Now we can train multiple models within one process without the need to terminate it to clean GPU memory.

UPDT: unfortunately this cleaned only some part of GPU, leakage remains.

What is weird is that those four things don’t take much space, how could they run you OOM?

I can just guess, but It looked like being left in fit/predict these tensors prevent model to be completely removed from memory. As even moving model to cpu does not help and del model + gc.collect() + torch.cuda.empty_cache() does not always help either (same actions resulted in different outcomes).

Ah! output/loss keep some reference to the model since they think they need it to compute the gradients, probably.

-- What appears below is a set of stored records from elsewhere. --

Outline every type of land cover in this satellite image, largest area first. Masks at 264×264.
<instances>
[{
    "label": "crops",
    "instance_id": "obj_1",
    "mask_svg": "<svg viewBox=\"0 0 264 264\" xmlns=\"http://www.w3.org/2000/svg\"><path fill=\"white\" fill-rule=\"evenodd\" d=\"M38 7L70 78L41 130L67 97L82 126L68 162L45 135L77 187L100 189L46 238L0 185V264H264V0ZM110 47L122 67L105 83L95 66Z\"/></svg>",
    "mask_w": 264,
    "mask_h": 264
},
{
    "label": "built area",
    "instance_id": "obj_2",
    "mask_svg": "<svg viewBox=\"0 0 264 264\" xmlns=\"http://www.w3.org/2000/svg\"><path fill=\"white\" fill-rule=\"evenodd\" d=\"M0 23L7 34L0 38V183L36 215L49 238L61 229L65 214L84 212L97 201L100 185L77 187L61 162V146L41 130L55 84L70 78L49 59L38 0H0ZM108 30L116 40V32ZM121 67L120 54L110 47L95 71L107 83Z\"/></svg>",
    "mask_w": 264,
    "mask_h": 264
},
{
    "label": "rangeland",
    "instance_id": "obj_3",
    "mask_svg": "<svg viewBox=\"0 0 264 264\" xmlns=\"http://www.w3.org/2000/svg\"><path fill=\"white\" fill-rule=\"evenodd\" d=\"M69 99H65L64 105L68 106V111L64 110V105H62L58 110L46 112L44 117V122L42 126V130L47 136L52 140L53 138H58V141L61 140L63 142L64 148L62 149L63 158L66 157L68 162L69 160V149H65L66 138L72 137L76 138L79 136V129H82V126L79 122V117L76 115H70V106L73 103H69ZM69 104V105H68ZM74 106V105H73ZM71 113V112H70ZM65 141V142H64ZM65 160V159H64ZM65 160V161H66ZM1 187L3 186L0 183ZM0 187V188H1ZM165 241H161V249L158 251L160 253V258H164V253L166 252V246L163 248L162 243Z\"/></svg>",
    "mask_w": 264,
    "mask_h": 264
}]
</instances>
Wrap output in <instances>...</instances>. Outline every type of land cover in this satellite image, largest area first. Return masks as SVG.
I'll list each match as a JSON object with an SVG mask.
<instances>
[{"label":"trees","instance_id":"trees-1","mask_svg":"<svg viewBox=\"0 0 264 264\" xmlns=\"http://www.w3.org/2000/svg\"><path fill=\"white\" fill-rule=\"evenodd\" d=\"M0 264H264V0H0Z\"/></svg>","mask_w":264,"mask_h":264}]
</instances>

Sylvain, how did you solve OOM issue when multiple models are created in a notebook in fastai?

Restarting between each model :man_shrugging:

1 Like

Circular references in learner prevent memory from being freed. Please see: https://docs.fast.ai/tutorial.resources.html on what to do.

And if that doesn’t help please share a minimal reproducible test case, with just one training where learn.destroy doesn’t release the circular references. Then it’d be possible to debug this.

In any case, don’t wait for the “next” thing to fail on OOM, instead, ensure that the first thing cleanly returns all the memory - i.e. use either nvidia-smi, or much better https://github.com/stas00/ipyexperiments/ to do the measuring for you.

1 Like

These are best notes I have come across during a week of research on OOM issue in pytorch. Thank you @stas

1 Like